Every line in the records below with the string "support" is to be copied out.
↓
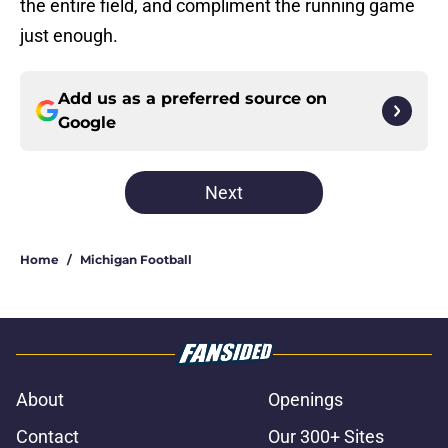
the entire field, and compliment the running game
just enough.
Add us as a preferred source on
Google
Next
Home
/
Michigan Football
About
Openings
Contact
Our 300+ Sites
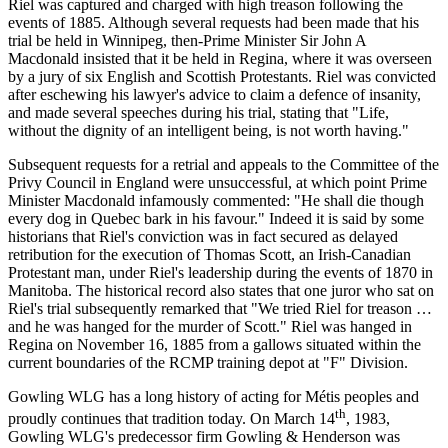
Riel was captured and charged with high treason following the
events of 1885. Although several requests had been made that his
trial be held in Winnipeg, then-Prime Minister Sir John A
Macdonald insisted that it be held in Regina, where it was overseen
by a jury of six English and Scottish Protestants. Riel was convicted
after eschewing his lawyer's advice to claim a defence of insanity,
and made several speeches during his trial, stating that "Life,
without the dignity of an intelligent being, is not worth having."
Subsequent requests for a retrial and appeals to the Committee of the
Privy Council in England were unsuccessful, at which point Prime
Minister Macdonald infamously commented: "He shall die though
every dog in Quebec bark in his favour." Indeed it is said by some
historians that Riel's conviction was in fact secured as delayed
retribution for the execution of Thomas Scott, an Irish-Canadian
Protestant man, under Riel's leadership during the events of 1870 in
Manitoba. The historical record also states that one juror who sat on
Riel's trial subsequently remarked that "We tried Riel for treason …
and he was hanged for the murder of Scott." Riel was hanged in
Regina on November 16, 1885 from a gallows situated within the
current boundaries of the RCMP training depot at "F" Division.
Gowling WLG has a long history of acting for Métis peoples and
th
proudly continues that tradition today. On March 14
, 1983,
Gowling WLG's predecessor firm Gowling & Henderson was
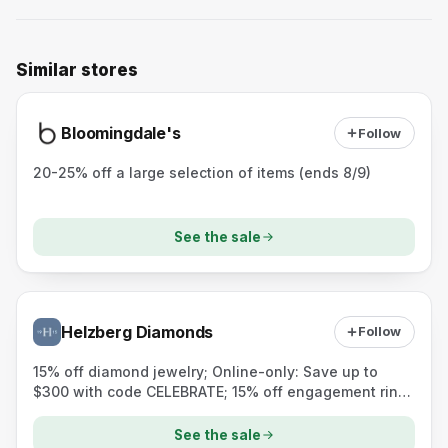
Similar stores
Bloomingdale's
Follow
20-25% off a large selection of items (ends 8/9)
See the sale
Helzberg Diamonds
Follow
15% off diamond jewelry; Online-only: Save up to
$300 with code CELEBRATE; 15% off engagement rings
$1,999+ (custom designs included)
See the sale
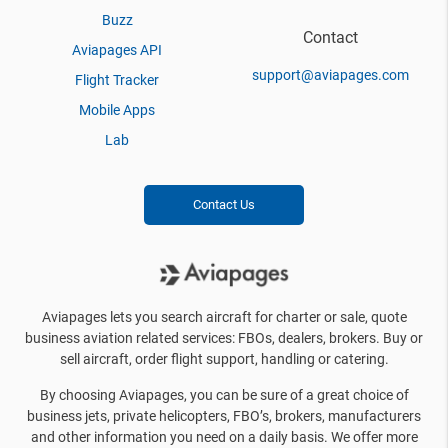
Buzz
Contact
Aviapages API
support@aviapages.com
Flight Tracker
Mobile Apps
Lab
Contact Us
Aviapages lets you search aircraft for charter or sale, quote
business aviation related services: FBOs, dealers, brokers. Buy or
sell aircraft, order flight support, handling or catering.
By choosing Aviapages, you can be sure of a great choice of
business jets, private helicopters, FBO’s, brokers, manufacturers
and other information you need on a daily basis. We offer more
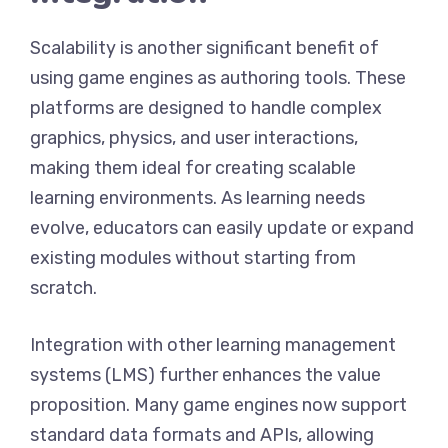
Scalability is another significant benefit of
using game engines as authoring tools. These
platforms are designed to handle complex
graphics, physics, and user interactions,
making them ideal for creating scalable
learning environments. As learning needs
evolve, educators can easily update or expand
existing modules without starting from
scratch.
Integration with other learning management
systems (LMS) further enhances the value
proposition. Many game engines now support
standard data formats and APIs, allowing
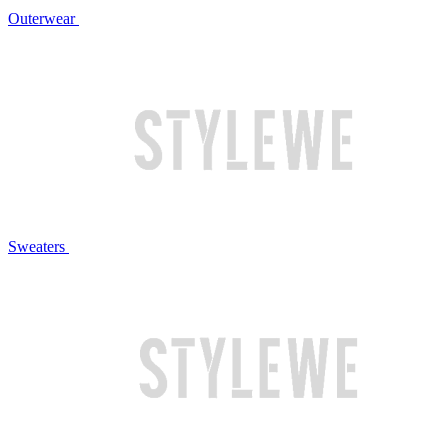
Outerwear
Sweaters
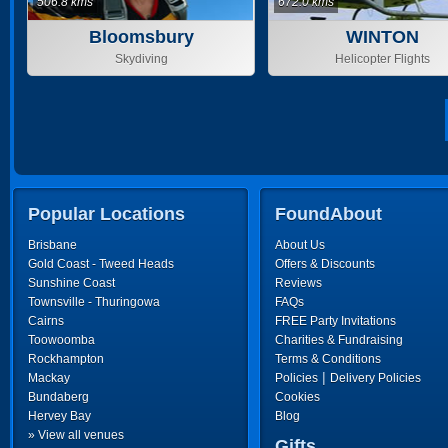
506.8 kms
672.0 kms
Bloomsbury
WINTON
Skydiving
Helicopter Flights
Popular Locations
FoundAbout
Brisbane
About Us
Gold Coast - Tweed Heads
Offers & Discounts
Sunshine Coast
Reviews
Townsville - Thuringowa
FAQs
Cairns
FREE Party Invitations
Toowoomba
Charities & Fundraising
Rockhampton
Terms & Conditions
|
Mackay
Policies
Delivery Policies
Bundaberg
Cookies
Hervey Bay
Blog
» View all venues
Gifts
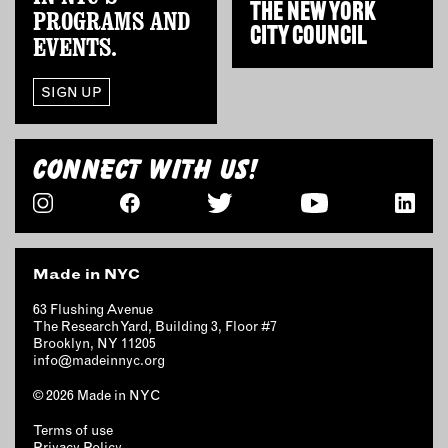
THE
NEW YORK
PROGRAMS AND
CITY COUNCIL
EVENTS.
SIGN UP
CONNECT WITH US!
Made in NYC
63 Flushing Avenue
The Research Yard, Building 3, Floor #7
Brooklyn, NY 11205
info@madeinnyc.org
© 2026 Made in NYC
Terms of use
Privacy Policy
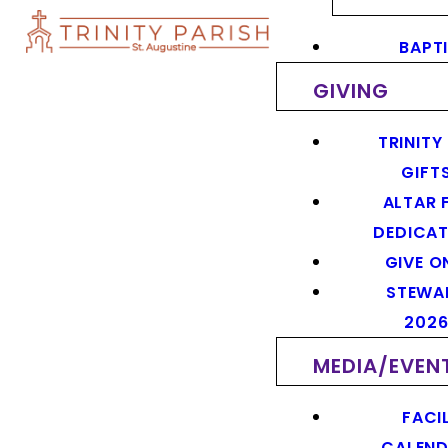
BAPT
GIVING
TRINITY
GIFT
ALTAR 
DEDICAT
GIVE O
STEWA
202
MEDIA/EVEN
FACIL
CALEN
↑
**Solved exercise**
support@aviapages.com
sell aircraft, order flight support, handling or catering.
proposition. Many game engines now support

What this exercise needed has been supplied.